Nimmt man die Bindung des ESF an die EU-2020-Ziele und den Zugang zum ESF für alle Mitgliedsstaaten ernst, müssen diese auch weiterhin an der gemeinsamen Kohäsionspolitik teilhaben. Darüber hinaus müssen auch Budgetverteilungskriterien angepasst werden. Derzeitige Verteilungsindikatoren wie BIP, Arbeitslosenquote oder Bevölkerungsdichte reichen weder aus, um die aktuelle Arbeitsmarktlage umfassend zu beurteilen, noch zeigen sie wie groß die Bemühungen sein müssen, um die EU-2020-Ziele zu erreichen. Daher müssen diese Ziele (wie Beschäftigungsquote Älterer, Gender-Pay-Gap, Weiterbildungsquote, Situation der Personen mit Migrationshintergrund und Zahl der UniversitätsabsolventInnen) als zusätzliche Indikatoren bei der Budgetverteilung herangezogen werden. Notwendige Spielräume können sich auch durch eine Reform der gemeinsamen Agrarpolitik ergeben, die angesichts sinkender Bevölkerungs- und Beschäftigtenzahlen im Agrarsektor und steigender Agrarpreise unerlässlich ist. Zudem muss die sog. zweite Säule, die der "ländlichen Entwicklung" (ELER-Fonds) dienen soll, umstrukturiert werden und tatsächlich für den gesamten ländlichen Raum und insbesondere auch den ArbeitnehmerInnen zur Verfügung stehen.

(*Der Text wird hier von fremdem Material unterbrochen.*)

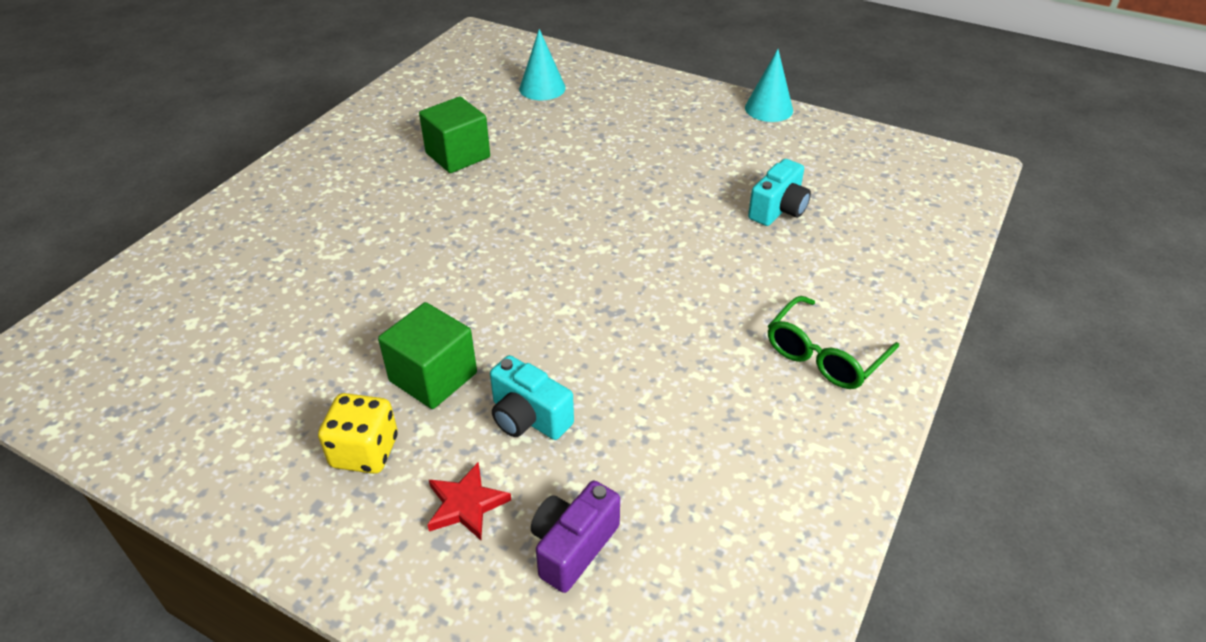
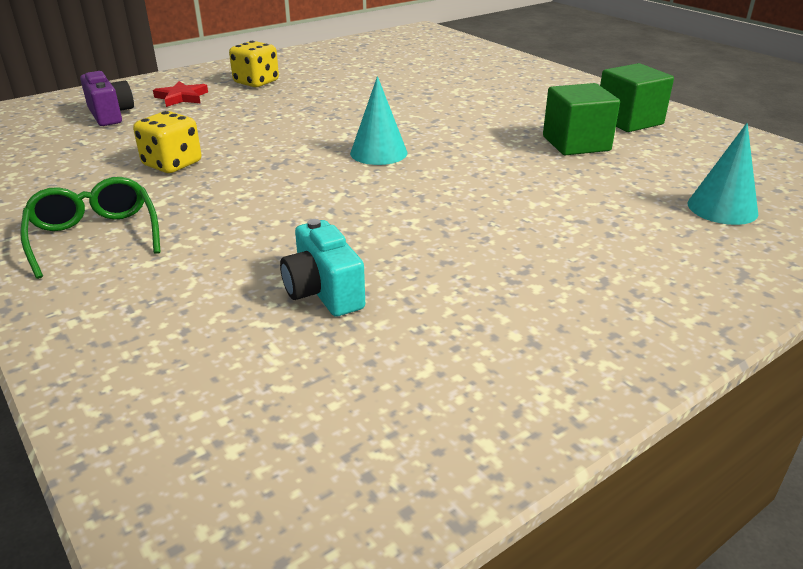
camera: 115 degrees right, 10 degrees down
(433, 377) = (291, 102): green cube -> green cube (629, 121)
(528, 418) = (217, 119): turquoise camera -> none
(668, 386) = (172, 164): none -> yellow dice
(768, 109) = (598, 387): turquoise cone -> turquoise cone (378, 152)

Schließlich haben alle Fonds der Kohäsionspolitik zur Erreichung der sozio-ökonomischen Zielsetzungen in den Bereichen Beschäftigung, Bildung und Verminderung der Armut sowie sozialer Ausgrenzung beizutragen. Der neue EU-Finanzrahmen sollte daher vorsehen, dass mindestens 25 Prozent der EFRE- und der ELER-Mittel für beschäftigungsfördernde Maßnahmen reserviert werden. Hiermit soll sichergestellt werden, dass die soziale Dimension als übergeordnetes Ziel in alle Fonds prioritär aufgenommen wird.